The Summer House(99)



Then…Tuesday, Election Day, and the day after, she’ll start packing her bags.

Williams scans the room, seeing her people. Will Fletcher, who took out a loan from her four years back when his dump trucks needed repair and will be paying off the loan for another three years. Moss Gray, who refused to give her a cut of his ’shine business, and whose two sons are now doing time over in Georgia State Prison. Ray Cass, who illegally dumps waste oil and gasoline from his three service stations in the local state forest, and who is going to do a favor for the sheriff late tonight, by disabling the bay doors for the Ralston Volunteer Fire Department so they can’t respond when an electrical fire breaks out at the Ralston jail, incinerating the poor prisoners incarcerated there.

Just the two, of course, but that will be enough.

Williams catches the eye of the tired-looking Chinaman standing back there and gives him a little wave and a smile.



Huang nudges the JAG lawyer with his elbow. “Did you see that? Did you? She waved at us. A big smile and she waved at us.”

Pierce says. “Confident little witch, isn’t she?”

Huang whispers again, “You don’t understand.”

“Then clarify it, Doc. The games are about to begin.”

“The sheriff is more than just confident,” he says, recalling the look on her face. “She’s taunting us. She’s telling us that no matter what happens today, it’s all going to come out in her favor.”

Pierce says, “That’s news? Staff Sergeant Jefferson is pleading guilty.”

“No, it’s more than that,” Huang says, desperately trying to keep his voice low. “Remember our stay at the jail last night, when the jail attendant told us that she heard the DA had pissed off the sheriff by getting that guilty plea? That humiliated her. She’s not a woman to be humiliated.”

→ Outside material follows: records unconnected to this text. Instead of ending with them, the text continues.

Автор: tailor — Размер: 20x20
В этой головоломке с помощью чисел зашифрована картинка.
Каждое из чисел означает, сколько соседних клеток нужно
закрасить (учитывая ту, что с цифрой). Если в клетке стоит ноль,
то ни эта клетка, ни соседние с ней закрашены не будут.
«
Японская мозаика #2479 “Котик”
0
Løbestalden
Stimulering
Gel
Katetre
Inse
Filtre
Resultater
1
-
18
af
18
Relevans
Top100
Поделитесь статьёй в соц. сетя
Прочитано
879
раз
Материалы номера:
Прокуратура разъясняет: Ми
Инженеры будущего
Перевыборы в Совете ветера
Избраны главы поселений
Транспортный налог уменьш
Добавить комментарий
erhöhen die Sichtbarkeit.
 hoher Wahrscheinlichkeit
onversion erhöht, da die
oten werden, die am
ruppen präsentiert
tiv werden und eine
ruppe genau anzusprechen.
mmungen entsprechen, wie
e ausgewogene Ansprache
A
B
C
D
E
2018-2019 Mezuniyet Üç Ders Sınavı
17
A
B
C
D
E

A door at the far end of the courtroom opens, and an older man with snow-white hair and wearing black robes slowly comes in.

The woman clerk calls, “All rise!”

Huang whispers, “Allen, I think she means to kill the staff sergeant.”





Chapter 90





Afghanistan




ONCE MY EYES adjust to the gloom of the bunker’s interior, I see five men of various ages and beard lengths staring at me, four of them sitting against a rough rock wall with AK-47s leaning against their knees. The one without an automatic rifle is minding a little gas stove that is heating up a kettle of water. A sixth one, who disarmed me earlier, is about to go through my rucksack.

Electric lamps illuminate the rough interior, and dirty gray blankets are hung in two places, probably leading into other portions of the observation post. Fly strips dangle from the ceiling, dead flies attached.

My breathing is starting to ease, my left leg actually doesn’t hurt as much as it should, and I’m leaning against a folded-up gray blanket.

The man with my rucksack opens the top, takes out a plastic bag, grunts, and holds up a fistful of Hershey chocolate bars.

The men laugh.

I say, “Go ahead, laugh. Bet you clowns have never tasted chocolate in your life.”

The man with the kettle pours the hot water into a teapot, gently stirs it. In perfect English he says, “Oh, you might be surprised.”

I stare at him.

“Care for a cup of tea, Major?”

I say, “Are you Kurtz?”

He carefully sets out small metal cups for the brewed tea. “Apparently so,” he says, smiling.



The chocolate bars were passed over to Kurtz, and my weapon and rucksack were returned to me. I now hold a filled cup in my hand but don’t take a sip.

“Hell of a welcoming committee,” I say. “What’s your problem?”

He shrugs. “No problem. I didn’t feel like having visitors today. That’s why I didn’t answer. In two weeks there’s a scheduled resupply drop…and your pilot wasn’t sending along the necessary code groups to let me know about an unscheduled visit.” He pours tea in other cups, and the men reach forward. “I figure, you get a bit roughed up, you’ll bring the message back to wherever you came from not to come up for some tourist visit.”

I say, “This isn’t a tourist visit.”

“Oh, my apologies,” he says. “Who are you, then, and why are you here?”

“Major Jeremiah Cook,” I say. “I’m with the Army CID.”

“Criminal investigations? Really? I’m afraid you have zero jurisdiction over me and my men.”

“It’s not involving your actions,” I say. “I’m investigating the arrest stateside of a Ranger squad that was under your temporary command. Headed by Staff Sergeant Caleb Jefferson, Alpha Company, Fourth Battalion.”

A slight smile through the beard. “Ah, yes, the famed Ninjas. Damn, they were good. I’d give them a house to raid, and I don’t know how they did it so well—concealment, taking their time, using distractions—but they could raid the house before the dogs even started barking. What happened to them stateside?”

I say, “Four of them were arrested for multiple homicides, killing seven civilians in a house.”

The cup is in midair. “That’s pretty screwed up. Do you think they did it?”